CONFIGURAZIONE DEL DISSESTO: evidenti lesioni da cedimento diferenziale rivolte alle navate laterali di successiva edificazione.
CONTESTO LITOGICO (da Z=0): nella parte superficiale (da 0,00 a 1,50 m), presenza di materiali di riporto con resistivita’ molto elevate, a seguire materiali non coesivi di media resistivita’ da 5 a 38 Ohm*m e quindi non privi di matrice limo-sabbiosa con notevoli variazioni di saturazione acquosa e/o di compattazione per giungere a porzioni marcatamente piu’ conduttive che possono essere caratterizzate sia da saturazione di fluidi a maggiore componente salina, sia da presenza di matrice fine (argilla, limo);
STRUTTURA DI FONDAZIONE: superficiale in muratura di pietra.
ESTENSIONE INTERVENTO: c.a. 35 ml su due fronti.
IMPIANTO DIAGNOSTICO: rilievo quadro fessurativo, Georadar, prove penetrometriche.
CRITERIO DIAGNOSTICO: analisi in sovrapposizione di tutti i dati rilevati.

Intervento di GEOSEC
Compattazione e consolidamento del sottofondo di struttura.
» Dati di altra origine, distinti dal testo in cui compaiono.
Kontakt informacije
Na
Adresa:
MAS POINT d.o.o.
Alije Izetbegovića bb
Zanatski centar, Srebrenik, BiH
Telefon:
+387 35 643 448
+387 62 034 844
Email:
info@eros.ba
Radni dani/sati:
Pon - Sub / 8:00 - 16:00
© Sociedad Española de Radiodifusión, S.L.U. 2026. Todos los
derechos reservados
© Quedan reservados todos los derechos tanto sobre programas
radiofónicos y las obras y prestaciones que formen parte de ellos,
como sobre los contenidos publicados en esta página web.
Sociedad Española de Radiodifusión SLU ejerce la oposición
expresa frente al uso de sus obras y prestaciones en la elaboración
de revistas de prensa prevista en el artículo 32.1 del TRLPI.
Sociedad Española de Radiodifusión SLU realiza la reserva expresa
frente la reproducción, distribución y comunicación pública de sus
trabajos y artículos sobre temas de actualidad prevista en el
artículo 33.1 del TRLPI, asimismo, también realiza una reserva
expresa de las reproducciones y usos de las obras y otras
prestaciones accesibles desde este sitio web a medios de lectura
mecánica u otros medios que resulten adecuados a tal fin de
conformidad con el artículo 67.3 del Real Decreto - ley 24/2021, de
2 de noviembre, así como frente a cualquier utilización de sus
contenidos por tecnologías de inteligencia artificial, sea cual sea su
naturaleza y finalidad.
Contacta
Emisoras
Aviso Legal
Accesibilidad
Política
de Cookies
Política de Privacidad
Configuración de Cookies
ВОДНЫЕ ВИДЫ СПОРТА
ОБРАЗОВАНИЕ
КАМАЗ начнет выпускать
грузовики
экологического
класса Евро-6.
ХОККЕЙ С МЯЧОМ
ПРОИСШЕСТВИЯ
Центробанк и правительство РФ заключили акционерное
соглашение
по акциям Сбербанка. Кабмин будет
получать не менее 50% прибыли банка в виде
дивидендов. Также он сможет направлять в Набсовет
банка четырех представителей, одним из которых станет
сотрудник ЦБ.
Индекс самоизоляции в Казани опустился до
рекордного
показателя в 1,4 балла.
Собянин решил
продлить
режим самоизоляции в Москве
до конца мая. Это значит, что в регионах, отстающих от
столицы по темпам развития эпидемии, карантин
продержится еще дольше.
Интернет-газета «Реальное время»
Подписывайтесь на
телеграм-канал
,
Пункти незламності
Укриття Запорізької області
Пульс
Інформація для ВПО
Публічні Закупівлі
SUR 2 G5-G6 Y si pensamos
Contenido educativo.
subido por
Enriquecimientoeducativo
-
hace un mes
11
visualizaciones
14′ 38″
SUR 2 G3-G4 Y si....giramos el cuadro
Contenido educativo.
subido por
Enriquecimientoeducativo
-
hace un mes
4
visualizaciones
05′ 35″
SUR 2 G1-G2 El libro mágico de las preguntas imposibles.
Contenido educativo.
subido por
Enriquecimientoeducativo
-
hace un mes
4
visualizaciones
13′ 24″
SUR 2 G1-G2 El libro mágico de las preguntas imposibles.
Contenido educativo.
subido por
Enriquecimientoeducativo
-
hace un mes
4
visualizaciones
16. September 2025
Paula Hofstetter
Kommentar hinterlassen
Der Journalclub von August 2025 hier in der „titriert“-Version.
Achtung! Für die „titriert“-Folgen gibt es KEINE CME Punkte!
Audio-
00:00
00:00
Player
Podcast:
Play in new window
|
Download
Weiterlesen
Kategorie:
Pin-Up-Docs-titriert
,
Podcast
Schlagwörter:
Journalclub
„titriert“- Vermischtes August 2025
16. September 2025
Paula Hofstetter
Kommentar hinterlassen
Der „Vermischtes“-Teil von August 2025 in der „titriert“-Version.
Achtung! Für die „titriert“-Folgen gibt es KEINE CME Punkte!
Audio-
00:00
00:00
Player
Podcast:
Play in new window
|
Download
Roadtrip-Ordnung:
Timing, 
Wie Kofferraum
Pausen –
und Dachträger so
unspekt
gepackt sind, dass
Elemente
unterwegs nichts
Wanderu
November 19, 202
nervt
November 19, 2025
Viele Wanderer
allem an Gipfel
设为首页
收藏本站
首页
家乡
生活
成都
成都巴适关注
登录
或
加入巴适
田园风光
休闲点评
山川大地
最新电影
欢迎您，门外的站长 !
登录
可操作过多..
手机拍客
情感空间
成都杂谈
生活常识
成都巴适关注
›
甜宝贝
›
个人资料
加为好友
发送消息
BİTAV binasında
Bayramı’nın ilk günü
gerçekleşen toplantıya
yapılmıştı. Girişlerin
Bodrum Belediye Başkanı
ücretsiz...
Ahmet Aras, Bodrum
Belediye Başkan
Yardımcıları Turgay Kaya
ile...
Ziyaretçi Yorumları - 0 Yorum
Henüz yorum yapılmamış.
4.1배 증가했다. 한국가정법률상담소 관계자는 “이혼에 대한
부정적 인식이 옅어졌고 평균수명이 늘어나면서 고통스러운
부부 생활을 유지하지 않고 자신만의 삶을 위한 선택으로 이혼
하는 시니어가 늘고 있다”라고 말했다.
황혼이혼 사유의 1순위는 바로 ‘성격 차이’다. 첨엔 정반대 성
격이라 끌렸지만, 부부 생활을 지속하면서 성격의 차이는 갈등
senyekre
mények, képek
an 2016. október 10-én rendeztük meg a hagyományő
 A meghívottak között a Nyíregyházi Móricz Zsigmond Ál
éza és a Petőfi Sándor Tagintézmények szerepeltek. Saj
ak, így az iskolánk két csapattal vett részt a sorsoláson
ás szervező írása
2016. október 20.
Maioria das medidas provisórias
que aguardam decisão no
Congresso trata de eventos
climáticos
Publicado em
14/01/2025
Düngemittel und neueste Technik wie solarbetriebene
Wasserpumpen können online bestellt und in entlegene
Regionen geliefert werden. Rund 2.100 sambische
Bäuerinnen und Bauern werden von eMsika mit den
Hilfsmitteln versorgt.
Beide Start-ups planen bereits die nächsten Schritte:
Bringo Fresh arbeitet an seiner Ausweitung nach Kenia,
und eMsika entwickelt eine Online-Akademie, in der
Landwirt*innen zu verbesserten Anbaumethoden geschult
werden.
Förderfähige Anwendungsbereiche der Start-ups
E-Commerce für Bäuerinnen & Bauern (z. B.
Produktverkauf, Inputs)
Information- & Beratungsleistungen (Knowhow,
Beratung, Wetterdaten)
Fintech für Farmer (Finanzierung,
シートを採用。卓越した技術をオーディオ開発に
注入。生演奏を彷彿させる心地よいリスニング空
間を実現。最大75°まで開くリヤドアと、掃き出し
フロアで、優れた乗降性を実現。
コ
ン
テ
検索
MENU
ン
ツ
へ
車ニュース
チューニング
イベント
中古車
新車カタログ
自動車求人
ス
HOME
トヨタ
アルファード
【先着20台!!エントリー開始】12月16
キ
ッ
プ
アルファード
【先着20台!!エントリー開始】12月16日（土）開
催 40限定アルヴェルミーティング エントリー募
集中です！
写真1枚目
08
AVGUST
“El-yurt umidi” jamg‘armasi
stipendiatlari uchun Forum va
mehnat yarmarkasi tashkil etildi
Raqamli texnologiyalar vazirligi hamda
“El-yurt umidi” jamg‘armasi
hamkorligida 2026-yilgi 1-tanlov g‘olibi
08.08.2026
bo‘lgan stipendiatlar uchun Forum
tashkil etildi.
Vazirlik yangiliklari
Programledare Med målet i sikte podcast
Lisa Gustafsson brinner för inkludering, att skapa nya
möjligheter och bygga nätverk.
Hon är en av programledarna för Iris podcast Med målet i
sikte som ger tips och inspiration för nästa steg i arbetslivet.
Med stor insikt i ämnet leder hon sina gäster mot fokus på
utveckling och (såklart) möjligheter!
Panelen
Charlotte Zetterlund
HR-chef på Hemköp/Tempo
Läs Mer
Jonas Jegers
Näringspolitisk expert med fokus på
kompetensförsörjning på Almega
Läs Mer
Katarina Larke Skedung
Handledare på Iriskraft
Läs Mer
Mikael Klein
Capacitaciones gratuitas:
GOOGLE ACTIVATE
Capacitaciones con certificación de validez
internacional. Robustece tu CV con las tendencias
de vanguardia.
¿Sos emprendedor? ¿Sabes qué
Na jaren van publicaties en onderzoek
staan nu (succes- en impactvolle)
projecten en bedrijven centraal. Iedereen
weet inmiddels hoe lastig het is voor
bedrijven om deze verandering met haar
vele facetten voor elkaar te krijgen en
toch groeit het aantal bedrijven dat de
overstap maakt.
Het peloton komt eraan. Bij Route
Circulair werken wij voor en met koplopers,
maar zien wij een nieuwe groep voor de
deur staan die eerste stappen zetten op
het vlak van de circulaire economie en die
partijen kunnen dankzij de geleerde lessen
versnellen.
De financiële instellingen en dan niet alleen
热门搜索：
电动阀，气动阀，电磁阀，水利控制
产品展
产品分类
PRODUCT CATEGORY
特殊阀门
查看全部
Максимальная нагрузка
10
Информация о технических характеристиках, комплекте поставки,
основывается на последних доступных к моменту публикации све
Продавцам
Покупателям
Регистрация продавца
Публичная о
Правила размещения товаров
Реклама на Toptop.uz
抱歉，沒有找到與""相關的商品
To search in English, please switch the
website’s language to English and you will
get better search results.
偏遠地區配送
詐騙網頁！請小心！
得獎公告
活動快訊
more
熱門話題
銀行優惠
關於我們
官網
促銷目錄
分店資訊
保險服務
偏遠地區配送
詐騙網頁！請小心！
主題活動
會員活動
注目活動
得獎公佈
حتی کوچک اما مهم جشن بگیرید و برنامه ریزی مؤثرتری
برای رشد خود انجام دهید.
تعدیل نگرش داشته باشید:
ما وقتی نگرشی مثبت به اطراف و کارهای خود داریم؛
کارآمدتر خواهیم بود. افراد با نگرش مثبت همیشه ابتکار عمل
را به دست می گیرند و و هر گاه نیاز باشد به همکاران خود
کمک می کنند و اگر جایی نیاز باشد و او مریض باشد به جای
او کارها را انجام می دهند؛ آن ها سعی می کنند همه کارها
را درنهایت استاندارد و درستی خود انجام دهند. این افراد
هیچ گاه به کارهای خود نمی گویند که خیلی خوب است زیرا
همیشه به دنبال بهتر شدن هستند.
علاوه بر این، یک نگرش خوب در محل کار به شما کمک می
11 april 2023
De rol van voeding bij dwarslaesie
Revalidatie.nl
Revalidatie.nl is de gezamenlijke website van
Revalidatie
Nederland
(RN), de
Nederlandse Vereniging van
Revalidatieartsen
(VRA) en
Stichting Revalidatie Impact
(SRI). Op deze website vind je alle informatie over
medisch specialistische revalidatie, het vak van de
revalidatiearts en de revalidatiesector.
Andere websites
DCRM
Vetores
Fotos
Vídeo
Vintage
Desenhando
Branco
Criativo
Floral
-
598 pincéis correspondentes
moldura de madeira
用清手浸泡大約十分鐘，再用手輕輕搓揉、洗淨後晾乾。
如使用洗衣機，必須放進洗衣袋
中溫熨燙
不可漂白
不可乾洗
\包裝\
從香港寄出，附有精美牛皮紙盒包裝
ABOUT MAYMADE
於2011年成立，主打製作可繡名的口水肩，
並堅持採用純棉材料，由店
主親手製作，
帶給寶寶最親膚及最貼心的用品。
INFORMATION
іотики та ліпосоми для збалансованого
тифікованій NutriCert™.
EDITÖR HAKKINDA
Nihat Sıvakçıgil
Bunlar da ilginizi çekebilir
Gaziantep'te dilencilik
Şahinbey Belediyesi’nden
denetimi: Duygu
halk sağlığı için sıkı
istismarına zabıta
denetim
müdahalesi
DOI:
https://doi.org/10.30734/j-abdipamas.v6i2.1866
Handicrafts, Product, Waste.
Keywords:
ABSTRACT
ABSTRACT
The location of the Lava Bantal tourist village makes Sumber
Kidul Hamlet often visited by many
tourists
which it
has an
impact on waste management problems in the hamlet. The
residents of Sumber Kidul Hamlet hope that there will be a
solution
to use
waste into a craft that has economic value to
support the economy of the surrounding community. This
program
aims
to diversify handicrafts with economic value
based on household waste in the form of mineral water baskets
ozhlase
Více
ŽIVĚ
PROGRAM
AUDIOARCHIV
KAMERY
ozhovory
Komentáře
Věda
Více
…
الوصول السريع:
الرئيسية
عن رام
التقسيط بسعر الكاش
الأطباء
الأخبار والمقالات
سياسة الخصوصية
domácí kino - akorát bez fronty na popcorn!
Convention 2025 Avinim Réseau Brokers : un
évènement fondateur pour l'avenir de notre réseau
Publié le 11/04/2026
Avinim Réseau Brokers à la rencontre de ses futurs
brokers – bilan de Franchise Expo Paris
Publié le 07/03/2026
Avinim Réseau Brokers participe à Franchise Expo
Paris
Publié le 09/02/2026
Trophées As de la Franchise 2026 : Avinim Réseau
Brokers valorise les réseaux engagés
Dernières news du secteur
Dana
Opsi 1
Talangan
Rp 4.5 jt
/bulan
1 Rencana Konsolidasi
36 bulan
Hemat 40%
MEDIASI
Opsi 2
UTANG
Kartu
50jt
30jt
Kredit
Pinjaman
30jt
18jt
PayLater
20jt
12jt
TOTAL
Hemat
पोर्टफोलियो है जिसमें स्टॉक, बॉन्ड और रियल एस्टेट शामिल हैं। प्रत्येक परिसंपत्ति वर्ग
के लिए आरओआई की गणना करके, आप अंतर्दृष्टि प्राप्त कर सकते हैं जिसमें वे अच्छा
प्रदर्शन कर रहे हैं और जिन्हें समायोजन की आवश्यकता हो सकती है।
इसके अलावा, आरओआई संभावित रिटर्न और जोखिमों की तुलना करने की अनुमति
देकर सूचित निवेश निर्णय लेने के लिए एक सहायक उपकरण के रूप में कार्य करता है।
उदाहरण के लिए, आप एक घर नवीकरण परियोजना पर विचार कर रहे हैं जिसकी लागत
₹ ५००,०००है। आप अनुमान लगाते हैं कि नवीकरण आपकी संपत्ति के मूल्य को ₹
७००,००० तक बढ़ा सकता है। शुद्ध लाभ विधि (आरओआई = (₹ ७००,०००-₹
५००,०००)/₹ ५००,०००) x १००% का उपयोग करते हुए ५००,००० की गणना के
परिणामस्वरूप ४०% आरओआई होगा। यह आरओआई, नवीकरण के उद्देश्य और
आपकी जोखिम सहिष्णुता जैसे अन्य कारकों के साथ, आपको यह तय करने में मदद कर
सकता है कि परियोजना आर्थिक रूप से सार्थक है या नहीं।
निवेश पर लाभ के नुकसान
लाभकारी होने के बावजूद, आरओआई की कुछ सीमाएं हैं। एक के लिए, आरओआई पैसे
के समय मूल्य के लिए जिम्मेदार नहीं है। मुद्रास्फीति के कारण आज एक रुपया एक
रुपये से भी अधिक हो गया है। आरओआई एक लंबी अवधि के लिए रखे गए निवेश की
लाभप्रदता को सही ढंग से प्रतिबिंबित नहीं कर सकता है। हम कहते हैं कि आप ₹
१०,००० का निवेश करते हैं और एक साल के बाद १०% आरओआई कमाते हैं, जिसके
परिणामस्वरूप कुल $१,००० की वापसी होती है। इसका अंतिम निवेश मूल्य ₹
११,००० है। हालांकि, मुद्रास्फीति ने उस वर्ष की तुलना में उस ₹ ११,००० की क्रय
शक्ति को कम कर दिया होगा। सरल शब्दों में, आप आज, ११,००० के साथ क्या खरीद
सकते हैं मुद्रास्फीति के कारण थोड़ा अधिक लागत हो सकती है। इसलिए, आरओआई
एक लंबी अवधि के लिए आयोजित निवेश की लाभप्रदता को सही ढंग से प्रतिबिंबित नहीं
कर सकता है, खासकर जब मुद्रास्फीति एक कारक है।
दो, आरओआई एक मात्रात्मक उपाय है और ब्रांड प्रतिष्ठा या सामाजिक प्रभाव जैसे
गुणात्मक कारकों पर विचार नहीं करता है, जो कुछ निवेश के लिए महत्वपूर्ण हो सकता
Preliminarmente e’ stata eseguita una diagnostica investigativa finalizzata all’individuazione sia dei volumi di terreno sosttostanti l’impronta del fabbricato per meglio rappresentare le porzioni di terreno nel volume significativo ritenute causa del cedimento nonche’ eventuali sottostrutture archeologiche potenzialmente interferenti con le operazioni di intervento. Successivamente si e’ provveduto a definire condotti di iniezione mirati verso i volumi di terreno deficitari e soggetti a cedimento.
Le iniezioni sono state poi eseguite in quantita’ prestabilita secondo dati di letteratura tra il cordolo di fondazione ed il terreno con resina a lento inizio di espansione Ti (25°C)>40 sec.